My short-term improvement list in order:
o increase on-hand supply of bottled water and dog food to 90 days
o diversify and increase fuel and options for cooking / boiling water
o couple cases of cheap [high calorie] shelf stable food like Ramen noodles, mac-n-cheese if shit really drags on (this stuff has like 12-18 month shel life, in the end I can toss it or donate it to the shelter and replace it and not be out $$$
o rain catchment something
o modest battery/solar setup for fans and small device charging
o figure out a way to stop potential backflow of sewage from the public sewer into my home (granted low risk, but high consequence)
My bass boat has a 50 gal. tank and I keep it full that way I can transfer with my hand pump for whatever it is needed, generator, chainsaw etc...
Plus I try to keep 5 gal. cans full
I know it's only 50 gallons plus cans but it's better than not having none at all.
Power, water, food, heat, fuels, comms , first aid (I need a pocket sized TQ if anyone has a source), I need to work on the Go-bag (e.g. my apt building is on fire and I can't get back in for a couple weeks type of s-show). other self preservation items are generally implied.
Whole house generator with two 100 gallon propane tanks.
200+ gallons of heating oil/diesel fuel in addition to the one for the furnace. Amount varies depending on how much I've burned in the shop furnace and how much I've used in the tractor.
A wood stove for backup, with 30-60 day supply of seasoned wood.
A propane camp stove for cooking.
At least two methods of transportation that are strictly mechanical (EMP-proof)
Minimum of 30 days worth of food, double or triple that for canned goods especially if we KNOW it's going to be a while and ration accordingly.
My own well, plus 6-8 cases of bottled water.

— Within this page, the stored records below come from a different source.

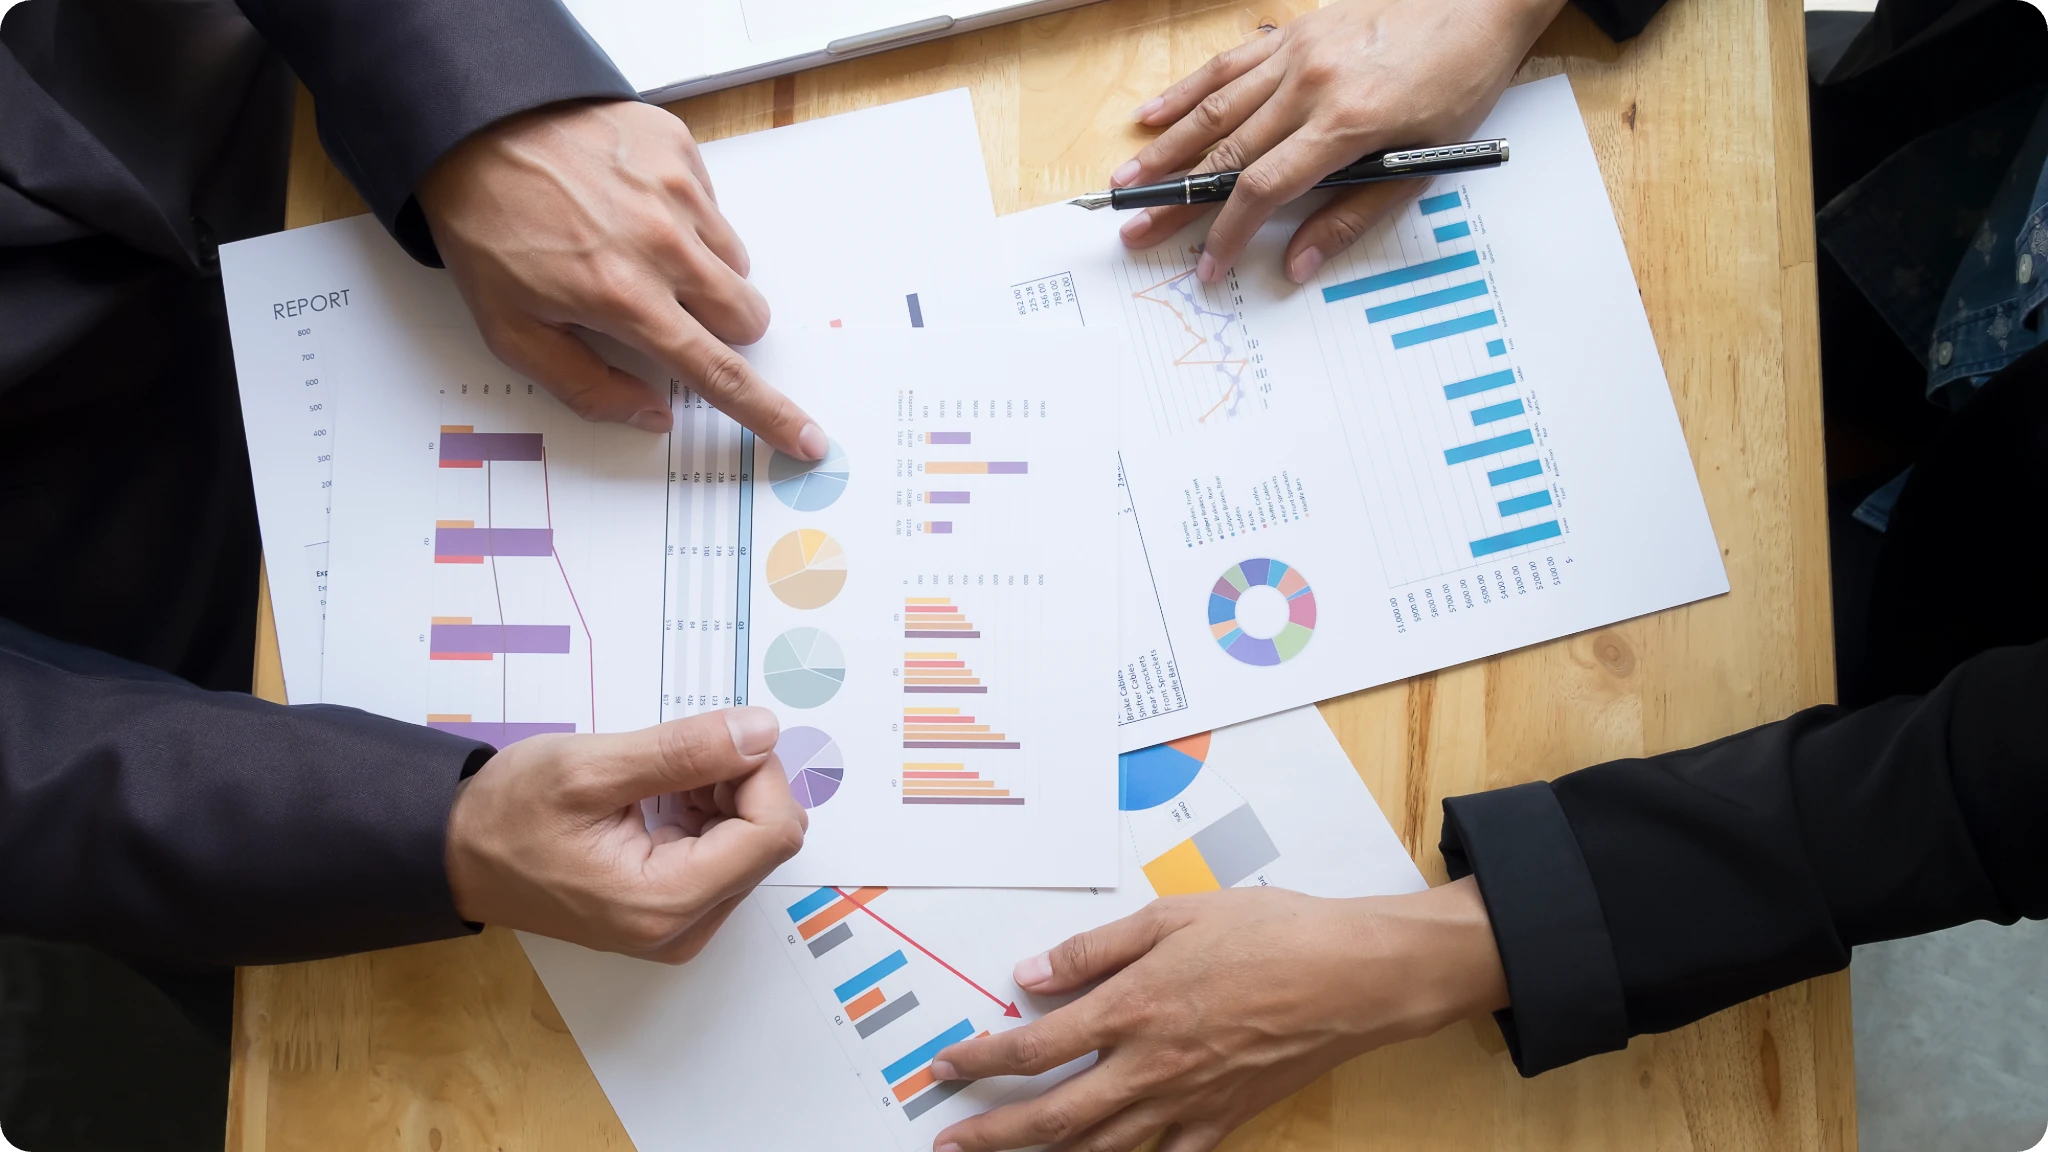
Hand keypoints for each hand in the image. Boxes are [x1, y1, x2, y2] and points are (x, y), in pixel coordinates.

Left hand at [418, 100, 826, 457]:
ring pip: (734, 263)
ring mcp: (677, 190)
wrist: (469, 124)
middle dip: (719, 329)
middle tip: (662, 311)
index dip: (769, 414)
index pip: (719, 372)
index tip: (808, 438)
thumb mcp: (509, 330)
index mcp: (624, 298)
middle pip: (747, 317)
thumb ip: (585, 385)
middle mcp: (663, 244)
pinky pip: (712, 206)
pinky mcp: (678, 148)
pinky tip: (630, 204)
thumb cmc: (485, 228)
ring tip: (636, 249)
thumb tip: (651, 414)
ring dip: (701, 272)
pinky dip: (684, 217)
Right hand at [443, 706, 806, 961]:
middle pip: (768, 840)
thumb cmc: (508, 815)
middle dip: (738, 782)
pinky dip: (706, 813)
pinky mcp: (675, 914)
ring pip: (752, 843)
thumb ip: (684, 751)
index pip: (773, 832)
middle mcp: (684, 929)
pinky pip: (726, 854)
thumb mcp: (590, 767)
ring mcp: (681, 927)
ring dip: (721, 795)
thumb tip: (762, 733)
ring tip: (655, 781)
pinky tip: (659, 799)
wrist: (458, 858)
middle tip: (674, 758)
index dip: (757, 772)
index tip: (713, 741)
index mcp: (664, 904)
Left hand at [927, 879, 1507, 1151]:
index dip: (979, 1062)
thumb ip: (1095, 950)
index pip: (1032, 1047)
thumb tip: (1031, 976)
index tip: (946, 1067)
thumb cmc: (1271, 934)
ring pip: (1100, 1149)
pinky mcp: (1223, 1120)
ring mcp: (1187, 1101)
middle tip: (949, 1143)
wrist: (1353, 976)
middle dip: (991, 1134)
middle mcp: (1150, 1065)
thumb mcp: (1172, 916)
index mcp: (1132, 1007)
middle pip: (1051, 1117)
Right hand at [1112, 0, 1565, 283]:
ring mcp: (1296, 53)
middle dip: (1175, 200)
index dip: (1227, 232)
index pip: (1263, 189)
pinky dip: (1185, 92)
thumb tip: (1299, 262)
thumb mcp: (1424, 163)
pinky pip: (1227, 64)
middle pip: (1224, 153)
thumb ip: (1354, 214)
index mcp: (1345, 124)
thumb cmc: (1460, 83)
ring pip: (1214, 108)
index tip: (1206, 265)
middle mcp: (1310, 85)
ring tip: (1128, 180)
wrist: (1481, 2)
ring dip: (1165, 149)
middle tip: (1134, 230)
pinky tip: (1151, 116)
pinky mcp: (1294, 32)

Not on any ultra-critical meds, but 60-90 days of BP and cholesterol meds. Plenty of aspirin/Tylenol/Ibuprofen. Don't really have a first aid kit, should probably do something about that.
Enough ammo in multiple calibers to SERIOUSLY discourage poachers.
A bad attitude.
Be careful when following the masses. Sometimes the M is silent.

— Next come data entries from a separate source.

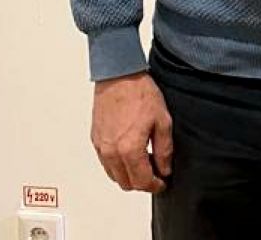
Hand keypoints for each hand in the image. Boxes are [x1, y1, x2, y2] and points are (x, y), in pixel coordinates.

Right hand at [91, 71, 172, 192]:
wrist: (119, 76)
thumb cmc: (140, 93)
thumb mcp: (162, 120)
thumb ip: (164, 149)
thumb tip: (165, 168)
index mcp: (129, 150)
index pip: (142, 182)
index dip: (155, 185)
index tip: (162, 182)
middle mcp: (111, 153)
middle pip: (126, 183)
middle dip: (142, 182)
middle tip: (156, 170)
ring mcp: (101, 148)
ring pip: (114, 175)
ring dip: (129, 174)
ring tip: (144, 158)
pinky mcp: (95, 140)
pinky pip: (106, 163)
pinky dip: (118, 164)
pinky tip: (130, 150)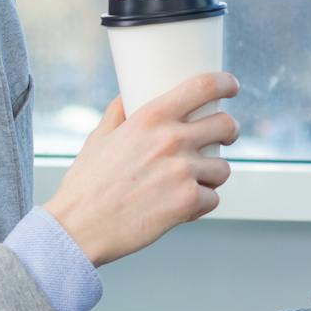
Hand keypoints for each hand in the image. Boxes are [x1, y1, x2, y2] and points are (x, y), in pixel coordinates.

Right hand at [44, 73, 240, 265]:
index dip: (225, 83)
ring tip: (192, 182)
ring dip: (212, 176)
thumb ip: (118, 113)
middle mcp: (171, 139)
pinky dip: (200, 205)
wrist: (79, 228)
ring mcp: (182, 171)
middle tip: (223, 139)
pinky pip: (213, 199)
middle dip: (229, 132)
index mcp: (150, 117)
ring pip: (223, 168)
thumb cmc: (86, 184)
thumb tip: (127, 94)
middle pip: (225, 125)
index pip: (203, 86)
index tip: (231, 86)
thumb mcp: (99, 138)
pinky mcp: (188, 201)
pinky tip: (181, 207)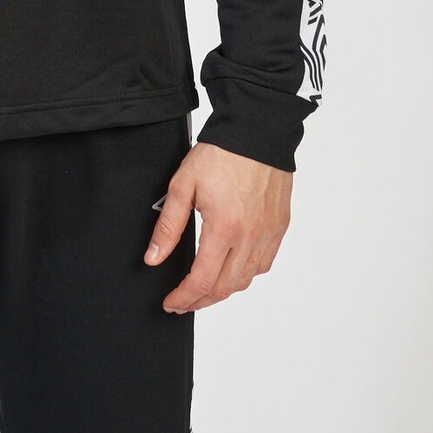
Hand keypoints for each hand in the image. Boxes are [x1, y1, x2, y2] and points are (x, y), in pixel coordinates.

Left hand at [144, 141, 291, 312]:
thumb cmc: (221, 152)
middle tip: (182, 302)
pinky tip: (231, 270)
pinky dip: (245, 275)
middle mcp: (250, 236)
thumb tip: (154, 257)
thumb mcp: (183, 184)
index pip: (202, 280)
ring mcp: (268, 233)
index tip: (171, 303)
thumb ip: (168, 225)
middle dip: (200, 301)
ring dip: (222, 291)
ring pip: (246, 280)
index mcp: (224, 228)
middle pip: (225, 288)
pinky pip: (264, 264)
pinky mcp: (279, 226)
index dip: (184, 298)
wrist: (257, 130)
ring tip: (203, 289)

At home, a brief rundown is:
Four 55 gallon drums of treated drinking water and a Berkey for further filtration.
About three months of emergency food for the three of us.
Wood burning stove.
Plenty of med/trauma supplies, prescriptions, etc.
Guns, lots of guns.
Biggest hole in my situation is power. I’ve been researching solar generators lately.
"Attack life, it's going to kill you anyway." Steve McQueen...
Highway to Hell
About 6 months worth of food, garden in the summers, canning in the fall.

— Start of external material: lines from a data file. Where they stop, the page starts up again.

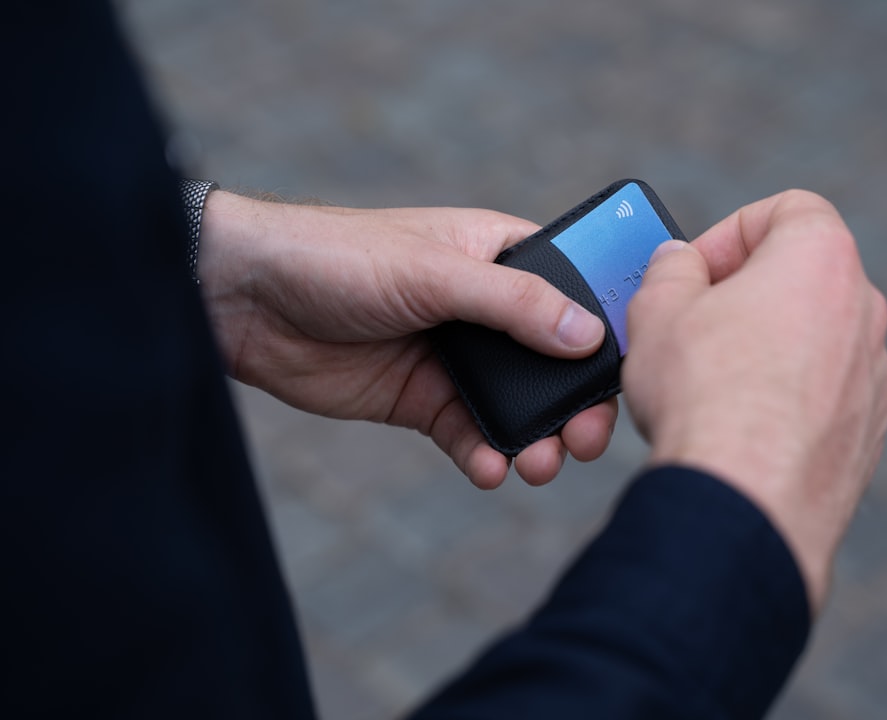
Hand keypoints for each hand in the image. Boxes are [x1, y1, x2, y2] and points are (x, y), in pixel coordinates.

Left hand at [196, 191, 617, 489]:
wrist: (248, 301)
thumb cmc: (339, 256)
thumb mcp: (434, 272)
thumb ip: (514, 304)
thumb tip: (587, 337)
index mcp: (499, 256)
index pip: (573, 293)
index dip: (604, 334)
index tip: (627, 376)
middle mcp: (486, 308)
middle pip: (553, 361)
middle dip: (575, 403)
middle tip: (586, 441)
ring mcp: (455, 357)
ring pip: (516, 406)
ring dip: (536, 438)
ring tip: (540, 465)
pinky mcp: (422, 400)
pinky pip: (468, 434)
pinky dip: (485, 455)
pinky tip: (491, 468)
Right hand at [622, 190, 886, 613]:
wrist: (745, 500)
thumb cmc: (703, 395)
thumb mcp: (657, 308)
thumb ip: (670, 268)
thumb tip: (680, 264)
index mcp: (822, 259)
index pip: (787, 209)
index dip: (730, 231)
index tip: (693, 270)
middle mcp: (864, 311)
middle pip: (801, 276)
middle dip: (743, 292)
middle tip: (692, 324)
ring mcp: (874, 376)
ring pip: (814, 339)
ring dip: (765, 347)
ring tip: (709, 384)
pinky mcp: (870, 433)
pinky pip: (823, 395)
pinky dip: (786, 400)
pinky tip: (738, 429)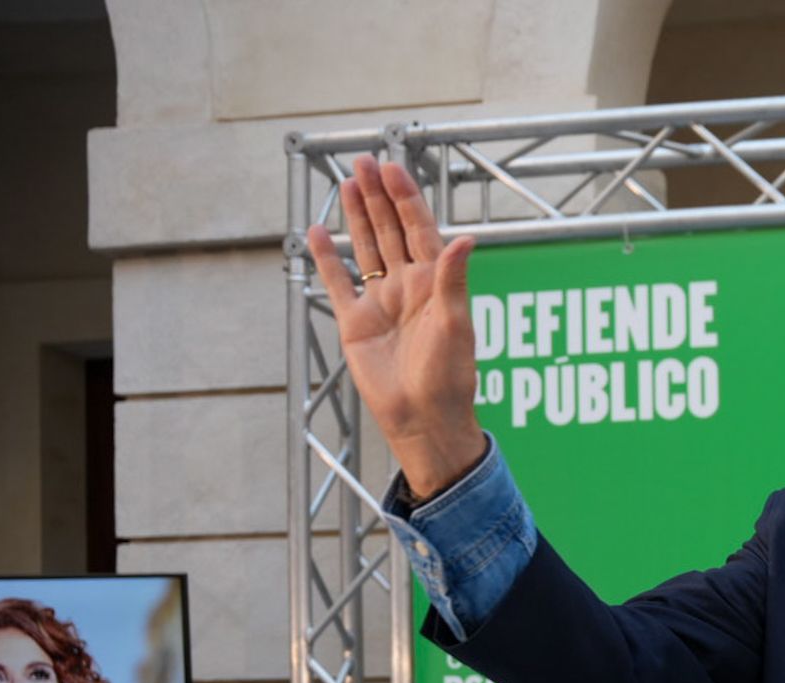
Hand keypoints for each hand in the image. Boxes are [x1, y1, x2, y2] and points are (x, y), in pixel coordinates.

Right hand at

A month or two of frozen foods, to include meat
9k inverter generator, dual fuel, 260lbs of propane on hand
I live in the country, so always critters to hunt if needed.
Well on the property is a shallow well, we can get water with a bucket if needed.
About 60 Days worth of meds on hand. Along with first aid supplies.
Around 100 gallons of diesel, for the truck and tractor, and usually 20 Gallons of ethanol free gas on hand.
Usually anywhere between 2 and 6 cords of firewood on hand and about 30 lbs of charcoal.
2 cases of toilet paper, a case of paper towels, etc… on hand.
Ham radio equipment
Guns and ammo
Chickens for eggs and meat
My wife and I have been talking about solar, batteries and inverter large enough to run the house. I’m thinking the next couple of years may be a bitch with power and fuels.
“Government exists to protect us from each other. Where government has gone beyond its limits is in deciding to protect us from ourselves.”
― Ronald Reagan
Retired old fart
|Washing machine whisperer
What kind of "disaster"?
Rural setting with land and a pond
Generator and sufficient fuel to run generator for pumping water and maintaining refrigeration
Back up hand pump and well if unable to run primary well on generator
Kerosene lamps and kerosene
Spare bedroom was converted to pantry. We have non perishable food for a year. Food preservation supplies of salt, canning lids and 3 large pressure canners.
A chicken flock and goat herd along with a ton of the "king's deer" in the back field along with a lifetime of hunting and trapping experience.
Ammo enough to discourage predators.
Enough medical training and supplies to deal most manageable conditions or injuries.
A wife who is a hardcore farmsteader and one who asks anyone that states "we're just coming over to your place" if they are familiar with the term Long Pork.
Writing the next chapter that I've been looking forward to.